🔐 Security Model (FROST & Invariants)
Cryptographic Foundations
FROST Threshold Signatures
KAT Bridge secures assets with FROST (Flexible Round-Optimized Schnorr Threshold) signatures.
Threshold: Only a quorum of relayers (M-of-N) can authorize a bridge action.
No Master Key: The full private key never exists. Each relayer holds a key share derived via distributed key generation (DKG).
Efficiency: Two-round signing protocol, optimized for asynchronous networks.
Rogue-Key Resistance: Binding factors ensure malicious relayers cannot bias signatures.
Why Not Traditional Multi-Sig?
Kaspa’s scripting model is not natively compatible with Kasplex’s KRC-20 transfer mechanism.
The Kasplex KRC-20 Data Insertion Mechanism requires a single public key at the top of the stack.
A “true” multi-signature wallet (with multiple public keys in the script) is therefore invalid for KRC-20 transfers.
To maintain decentralization while meeting this requirement, KAT Bridge implements FROST threshold signatures:
On-chain, there is still only one public key.
Off-chain, that key corresponds to M-of-N distributed signers.

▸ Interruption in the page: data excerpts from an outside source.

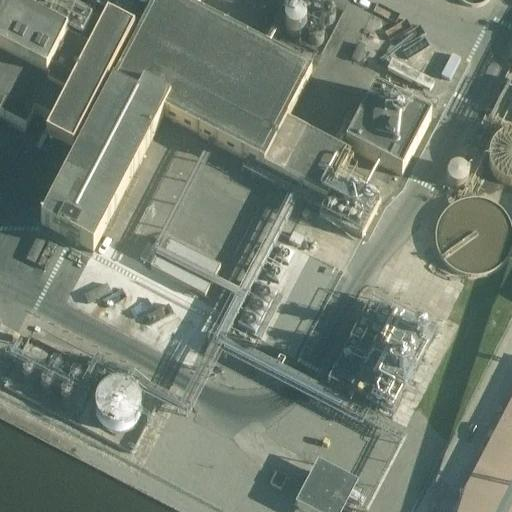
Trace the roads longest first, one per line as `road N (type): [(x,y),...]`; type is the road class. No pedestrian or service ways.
road 1 (unclassified): [(315,359),(511,33)]
road 2 (unclassified): [(0,280),(256,416)]
road 3 (unclassified): [(389,511),(416,459),(414,414),(315,359)]
road 4 (unclassified): [(256,416),(244,452),(246,478),(291,511)]
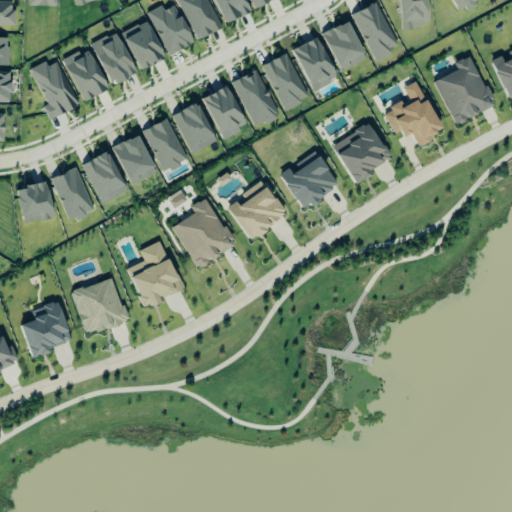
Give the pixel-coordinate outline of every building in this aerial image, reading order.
[(220,28),(205,0),(175,0),(197,40),(220,28)] [(211,0),(223,25),(249,12),(242,0),(211,0)] [(271,0),(249,0),(254,9),(271,0)] [(425,0),(390,0),(391,3),(397,2),(400,30),(428,26),(425,0)] [(450,0),(456,11),(464,7),(466,13),(480,5),(476,0),(450,0)] [(0,26),(13,26),(13,10),(9,10),(9,1),(0,1),(0,26)] [(374,63),(390,55),(387,50),(395,46),(375,3),(351,14),(374,63)] [(164,56),(190,46),(175,5),(161,11),(160,7),(148,12),(164,56)] [(136,70),(162,59),(147,22),(121,33),(136,70)] [(338,72),(364,60),(346,22),(321,33),(338,72)] [(108,86),(134,75),(115,33),(90,44),(108,86)] [(311,93),(329,84),(327,79),(334,76),(316,38),(291,50),(311,93)] [(80,102),(105,91),(87,49),(62,60),(80,102)] [(489,61),(506,99),(511,96),(511,49),(507,52),(511,59),(502,63),(500,57),(489,61)] [(260,65),(281,111),(306,99),(285,54),(260,65)] [(433,81),(452,125),(492,108),(470,56),(453,63),(456,71),(433,81)] [(47,120),(76,107),(56,62),(45,67),(44,63),(28,69),(45,106),(41,108),(47,120)] [(230,82),(252,129),(277,118),(255,70),(230,82)] [(0,103),(8,103),(9,72),(0,72),(0,103)] [(442,132),(414,82),(401,89),(409,103),(402,107),(400,103),(381,114),(393,135),(398,132),(402,138),(409,133),(416,146),(442,132)] [(200,99),(221,140),(245,127),(225,87),(200,99)] [(170,115),(189,155),(214,143),(195,103),(170,115)] [(183,164),(167,120),(143,129),(159,173),(183,164)] [(351,186),(370,176),(367,170),(387,160),(369,124),(330,144),(351,186)] [(154,173),(136,135),(110,148),(128,186),(154,173)] [(99,204),(124,192),(105,152),(80,165),(99,204)] [(336,187),(315,153),(288,170),(287,169),(277,175),(300,211),(336,187)] [(66,222),(92,212),(74,169),(49,179),(66,222)] [(225,209),(247,241),(284,216),(260,181),(236,198),(238,200),(225,209)] [(52,220),(46,183),(15,188),(20,224),(52,220)] [(192,214),(170,227),(195,270),(220,255),(219,254),(233,246),(204,198),(188,207),(192,214)] [(181,289),(157,242),(137,252),(142,262),(123,271),(143,309),(157,302),(156,301),(181,289)] [(83,336),(125,323),(111,279),(69,292),(83,336)] [(30,360),(48,354),(46,349),(68,342),(56,302),(29,311),(32,321),(19,326),(30,360)] [(0,370),(17,364),(11,350),(6,352),(0,338),(0,370)]
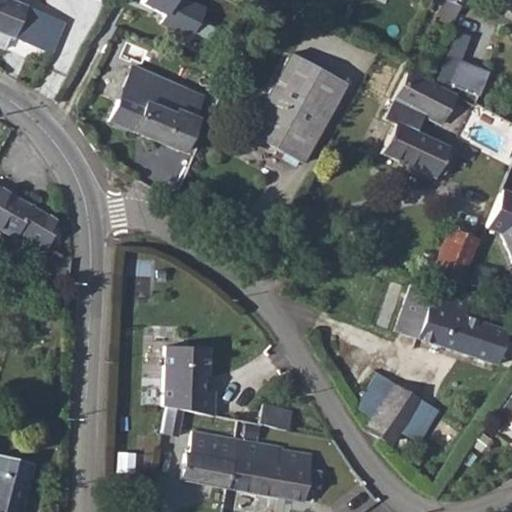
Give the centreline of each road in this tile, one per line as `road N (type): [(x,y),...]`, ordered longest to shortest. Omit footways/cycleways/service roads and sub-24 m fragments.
road 1 (residential): [(430,511),(379,478),(273,312),(242,279),(142,213),(86,211)]
road 2 (tertiary): [(83,511),(86,211)]
road 3 (tertiary): [(86,211),(49,136),(0,95)]
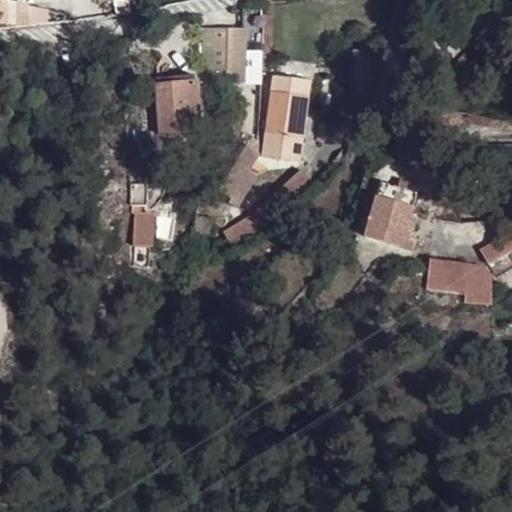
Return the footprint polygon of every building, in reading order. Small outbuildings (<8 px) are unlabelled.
[(0,14),(0,22),(1,29),(31,25),(29,10),(0,14)] [(203,18),(205,62),(232,61),(232,73),(249,74),(250,19),(203,18)] [(314,70),(278,66),(266,147),(304,152),(314,70)] [(160,74),(163,126),(204,124),(202,72),(160,74)] [(254,161),(264,144),(249,136),(223,181),(236,189),(233,193),(242,198),(261,165),(254,161)] [(288,176),(258,203),(271,217),(300,190),(316,173),(303,160),(288,176)] [(385,173),(371,227),(416,240),(418,232),(413,231),(416,221),(417,222),(421,209),(414,207),(421,183),(406,179),(385,173)] [(408,173),(406,179),(421,183),(423,177),(408,173)] [(152,175),(134,175),(135,196),(151,197),(152,175)] [(158,204),(139,203),(137,236),(156,237),(158,204)] [(212,206),(196,205),(194,231),(212,224),(212,206)] [(511,222),(484,239),(493,254),(511,243),(511,222)] [(468,293),(496,295),(497,268),(488,256),(434,249),(430,280),(469,284),(468,293)]
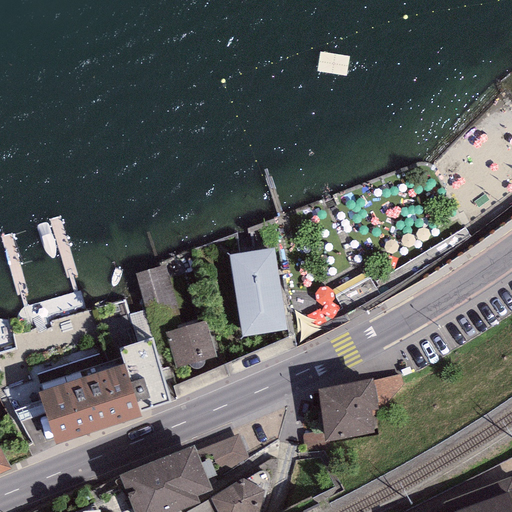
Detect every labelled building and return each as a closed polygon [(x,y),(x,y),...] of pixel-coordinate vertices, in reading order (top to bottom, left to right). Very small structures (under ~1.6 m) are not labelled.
[(281,252),(230,257),(239,346),(290,341),(281,252)] [(207,328),(173,338),(182,373),(216,364),(207,328)] [(118,350),(124,368),(139,412),(171,402),(150,340),(118,350)] [(124,368),(40,396),(55,440),(139,412),(124,368)] [(363,383),(310,393),(319,443),(365,434),(361,412),(368,411),(363,383)] [(239,442),(206,454),(214,476),(247,465),(239,442)] [(202,455),(128,481),(139,511),(187,511),(202,507),(201,500),(216,494),(202,455)] [(511,511),(511,483),(508,480),(431,511),(511,511)] [(261,511),(252,488),(215,502),(218,511),(261,511)]
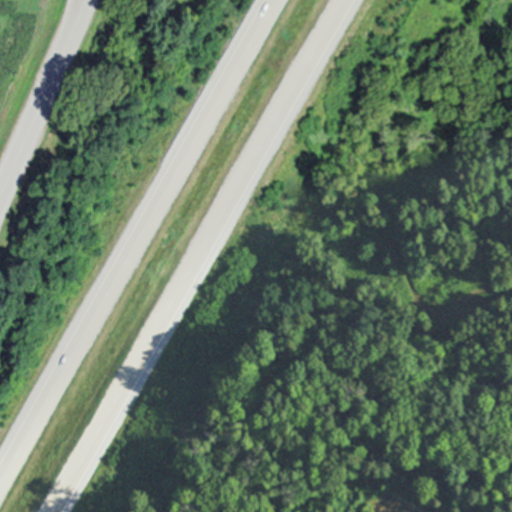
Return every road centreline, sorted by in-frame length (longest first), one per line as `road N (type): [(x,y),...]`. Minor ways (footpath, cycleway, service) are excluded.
road 1 (trunk): [(54,511),(347,0)]
road 2 (trunk): [(277,0),(0,479)]
road 3 (tertiary): [(0,203),(88,0)]
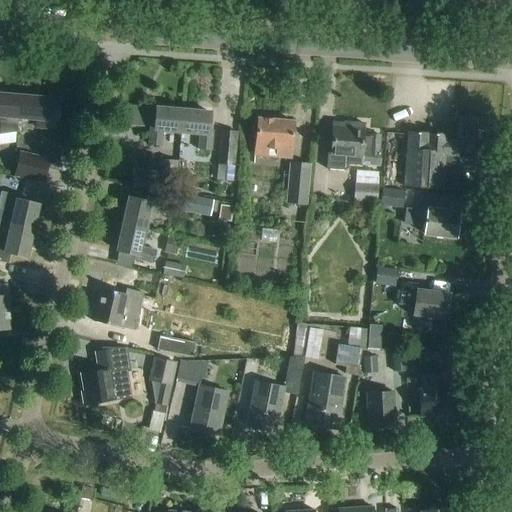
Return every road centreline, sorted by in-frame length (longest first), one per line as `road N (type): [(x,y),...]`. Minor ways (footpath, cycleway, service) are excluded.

This preserves compatibility with KRC-20 while ensuring robust threshold security.
Signing Domains
Each signature is domain-separated to prevent replay or cross-protocol misuse.
Kaspa L1 → L2 deposits: Hash includes Kaspa TXID, output index, KRC-20 ticker, amount, nonce, and expiry.

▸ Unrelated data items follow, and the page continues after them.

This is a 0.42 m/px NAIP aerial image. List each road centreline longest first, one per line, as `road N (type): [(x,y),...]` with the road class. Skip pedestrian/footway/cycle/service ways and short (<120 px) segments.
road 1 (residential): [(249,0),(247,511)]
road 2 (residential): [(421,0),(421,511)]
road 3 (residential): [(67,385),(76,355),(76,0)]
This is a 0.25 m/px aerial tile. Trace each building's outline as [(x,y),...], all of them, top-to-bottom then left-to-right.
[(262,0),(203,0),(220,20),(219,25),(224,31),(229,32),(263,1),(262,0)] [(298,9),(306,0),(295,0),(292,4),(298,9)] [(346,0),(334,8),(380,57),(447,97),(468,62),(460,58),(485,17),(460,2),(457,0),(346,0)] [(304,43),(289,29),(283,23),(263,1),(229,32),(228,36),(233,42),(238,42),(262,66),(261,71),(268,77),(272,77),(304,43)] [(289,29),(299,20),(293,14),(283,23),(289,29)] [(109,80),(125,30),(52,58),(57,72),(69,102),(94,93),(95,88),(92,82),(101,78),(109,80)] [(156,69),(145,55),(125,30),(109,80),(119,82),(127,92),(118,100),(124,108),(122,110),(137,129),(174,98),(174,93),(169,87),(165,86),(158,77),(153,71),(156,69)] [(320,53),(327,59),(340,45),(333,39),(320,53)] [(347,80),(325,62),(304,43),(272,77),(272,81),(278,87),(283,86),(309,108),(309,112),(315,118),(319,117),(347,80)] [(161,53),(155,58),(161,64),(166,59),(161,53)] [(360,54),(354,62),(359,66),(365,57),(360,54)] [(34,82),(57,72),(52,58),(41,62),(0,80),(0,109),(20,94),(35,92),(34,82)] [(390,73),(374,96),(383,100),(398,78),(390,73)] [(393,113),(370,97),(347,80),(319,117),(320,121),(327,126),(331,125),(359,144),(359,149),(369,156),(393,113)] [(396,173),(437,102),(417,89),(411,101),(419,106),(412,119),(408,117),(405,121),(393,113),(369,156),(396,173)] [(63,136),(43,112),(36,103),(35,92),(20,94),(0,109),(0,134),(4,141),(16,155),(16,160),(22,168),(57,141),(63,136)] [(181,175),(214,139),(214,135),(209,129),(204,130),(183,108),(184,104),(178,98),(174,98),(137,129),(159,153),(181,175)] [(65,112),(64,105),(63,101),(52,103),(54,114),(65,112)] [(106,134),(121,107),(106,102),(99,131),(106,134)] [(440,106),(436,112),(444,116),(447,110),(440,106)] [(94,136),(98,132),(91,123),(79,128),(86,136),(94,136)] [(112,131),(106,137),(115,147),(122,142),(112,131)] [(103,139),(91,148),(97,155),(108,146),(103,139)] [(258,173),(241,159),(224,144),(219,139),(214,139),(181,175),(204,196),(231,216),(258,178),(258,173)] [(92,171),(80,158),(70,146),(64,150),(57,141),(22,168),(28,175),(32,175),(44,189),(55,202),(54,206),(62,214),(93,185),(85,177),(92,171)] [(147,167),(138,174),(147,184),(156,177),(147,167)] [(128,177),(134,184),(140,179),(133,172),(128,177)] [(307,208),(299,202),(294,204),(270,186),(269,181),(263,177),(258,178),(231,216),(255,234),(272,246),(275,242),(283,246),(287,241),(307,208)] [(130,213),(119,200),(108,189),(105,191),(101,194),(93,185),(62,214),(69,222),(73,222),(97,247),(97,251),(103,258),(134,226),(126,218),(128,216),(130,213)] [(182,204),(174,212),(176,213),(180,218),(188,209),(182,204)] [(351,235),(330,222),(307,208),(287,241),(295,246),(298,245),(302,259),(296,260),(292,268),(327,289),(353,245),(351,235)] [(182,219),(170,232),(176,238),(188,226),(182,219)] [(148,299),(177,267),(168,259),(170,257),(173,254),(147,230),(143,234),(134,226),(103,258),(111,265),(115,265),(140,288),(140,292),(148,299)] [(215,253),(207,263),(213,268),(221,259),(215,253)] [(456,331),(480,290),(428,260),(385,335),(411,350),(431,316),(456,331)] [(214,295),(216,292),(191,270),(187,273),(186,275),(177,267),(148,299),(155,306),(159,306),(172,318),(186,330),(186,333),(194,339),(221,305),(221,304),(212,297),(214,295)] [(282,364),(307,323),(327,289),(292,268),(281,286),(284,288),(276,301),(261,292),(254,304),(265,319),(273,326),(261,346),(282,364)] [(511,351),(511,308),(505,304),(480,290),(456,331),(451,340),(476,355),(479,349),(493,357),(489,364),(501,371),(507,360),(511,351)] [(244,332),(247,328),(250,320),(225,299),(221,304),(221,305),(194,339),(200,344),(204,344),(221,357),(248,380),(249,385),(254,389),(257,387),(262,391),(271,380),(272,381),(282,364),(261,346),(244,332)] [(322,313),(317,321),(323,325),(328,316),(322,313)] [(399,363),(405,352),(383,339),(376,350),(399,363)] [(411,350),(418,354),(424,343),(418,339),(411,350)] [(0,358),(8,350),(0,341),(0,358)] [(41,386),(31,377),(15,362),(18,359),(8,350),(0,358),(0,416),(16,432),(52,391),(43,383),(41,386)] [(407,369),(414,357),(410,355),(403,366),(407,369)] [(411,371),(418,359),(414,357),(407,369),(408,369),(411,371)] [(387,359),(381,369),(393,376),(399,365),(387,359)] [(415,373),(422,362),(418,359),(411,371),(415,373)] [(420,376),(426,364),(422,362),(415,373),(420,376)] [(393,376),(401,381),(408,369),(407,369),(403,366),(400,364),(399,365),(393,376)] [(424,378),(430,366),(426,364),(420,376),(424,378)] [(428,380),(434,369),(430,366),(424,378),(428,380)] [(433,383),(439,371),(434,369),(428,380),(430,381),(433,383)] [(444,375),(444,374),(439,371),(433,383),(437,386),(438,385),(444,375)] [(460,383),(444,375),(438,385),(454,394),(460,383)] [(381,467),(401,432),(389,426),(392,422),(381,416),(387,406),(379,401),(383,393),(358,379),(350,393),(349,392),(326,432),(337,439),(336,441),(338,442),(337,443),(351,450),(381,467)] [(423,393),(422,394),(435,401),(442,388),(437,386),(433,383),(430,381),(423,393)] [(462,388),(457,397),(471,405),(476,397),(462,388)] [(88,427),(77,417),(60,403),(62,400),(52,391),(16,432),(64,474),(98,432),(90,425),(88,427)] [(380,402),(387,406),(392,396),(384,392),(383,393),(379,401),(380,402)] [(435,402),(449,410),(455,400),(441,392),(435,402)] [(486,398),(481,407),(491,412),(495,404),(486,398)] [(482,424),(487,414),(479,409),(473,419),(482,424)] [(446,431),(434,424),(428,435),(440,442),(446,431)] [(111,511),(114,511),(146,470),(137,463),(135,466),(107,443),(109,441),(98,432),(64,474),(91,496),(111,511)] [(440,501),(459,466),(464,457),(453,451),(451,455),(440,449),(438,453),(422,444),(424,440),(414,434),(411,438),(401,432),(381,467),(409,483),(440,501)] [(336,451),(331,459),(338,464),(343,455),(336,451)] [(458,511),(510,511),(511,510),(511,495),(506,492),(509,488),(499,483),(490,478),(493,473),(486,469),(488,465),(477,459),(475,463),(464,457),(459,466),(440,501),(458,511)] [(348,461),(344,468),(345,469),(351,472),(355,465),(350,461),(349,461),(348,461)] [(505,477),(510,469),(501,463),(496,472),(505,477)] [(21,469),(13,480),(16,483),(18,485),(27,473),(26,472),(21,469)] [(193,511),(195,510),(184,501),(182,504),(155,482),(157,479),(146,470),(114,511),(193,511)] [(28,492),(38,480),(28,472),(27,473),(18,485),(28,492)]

L2 → L1 withdrawals: Hash includes ERC-20 contract, chainId, burn amount, recipient, nonce, and expiry.
Coordinator Tagging: Each message includes a unique session ID to bind partial signatures.
Trust & Threat Boundaries
What a Single Relayer Can Do
✅ Observe deposits/withdrawals.
✅ Produce partial signatures for valid requests.
❌ Cannot move funds without threshold quorum.
❌ Cannot alter message content (domain-separated hashes enforced).
What a Colluding Minority Can Do
❌ Cannot forge withdrawals or mint tokens.
❌ Cannot override quorum logic.
✅ Could delay processing by refusing to sign.
What a Quorum Can Do
✅ Approve valid deposits and withdrawals.
✅ Halt bridge flow if quorum refuses to participate.
❌ Cannot steal funds outside valid protocol flow (since contracts validate signatures against public key).
Security Invariants
These must hold at all times; violation indicates a systemic failure.
Invariant 1: Threshold Required No action is possible without M-of-N FROST signatures.
Invariant 2: Domain Separation Each signed message is unique to the bridge context; replay outside its scope is impossible.
Invariant 3: Coordinator is Non-Authoritative The coordinator cannot generate signatures; it only aggregates valid shares.
Invariant 4: No Shared Secrets No relayer knows another’s key share, nor can shares be combined without the protocol.
Invariant 5: Replay & Idempotency Protection Nonces + expiries ensure duplicate or stale requests are rejected.
Mitigations Against Threats
Single relayer compromise
1 relayer
Harmless (needs quorum to act).
Minority collusion (t < M)
< quorum
Harmless (cannot assemble final sig).
Rogue-key attack
Malicious share
Prevented by DKG + binding factors.
Coordinator compromise
Full coordinator
Harmless (no shares, cannot sign).
Replay attack
Reuse old msg
Nonces + domain separation.
Chain reorg
Finality risk
Relayers wait for N/M confirmations.
Denial-of-service
Relayers offline
Liveness reduced, but funds safe.
Operational Safeguards
Rate Limits & Caps: Each bridge event subject to max transfer limits per token.
Timelocks: Optional withdrawal windows allow users to contest anomalies.
Rotation & Refresh: DKG re-run when signers are replaced or compromised.
Monitoring: Health, latency, and participation of relayers published in dashboards.
Formal Guarantees
Unforgeability: No adversary below threshold can produce a valid signature.
Transparency: Public verification key is hard-coded in contracts; any observer can validate signatures.
Accountability: Each relayer’s partial signature can be audited for correctness.